→ Directions for this task: Gather every line of the records below that contains the string "HONDA".

[Provided entries — start]

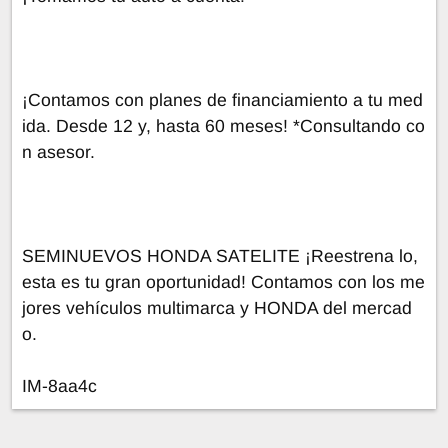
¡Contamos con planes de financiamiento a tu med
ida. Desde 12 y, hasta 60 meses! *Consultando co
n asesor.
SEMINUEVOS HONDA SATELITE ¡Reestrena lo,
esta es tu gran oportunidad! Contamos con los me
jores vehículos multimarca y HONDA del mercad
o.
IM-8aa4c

[Provided entries — finish]
[Provided entries — start]

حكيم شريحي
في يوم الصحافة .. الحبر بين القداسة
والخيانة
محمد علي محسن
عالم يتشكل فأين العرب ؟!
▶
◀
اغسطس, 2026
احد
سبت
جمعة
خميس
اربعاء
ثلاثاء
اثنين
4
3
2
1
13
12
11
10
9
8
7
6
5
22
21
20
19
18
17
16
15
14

[Provided entries — finish]

→ Result for this task:
SEMINUEVOS HONDA SATELITE ¡Reestrena lo,
jores vehículos multimarca y HONDA del mercad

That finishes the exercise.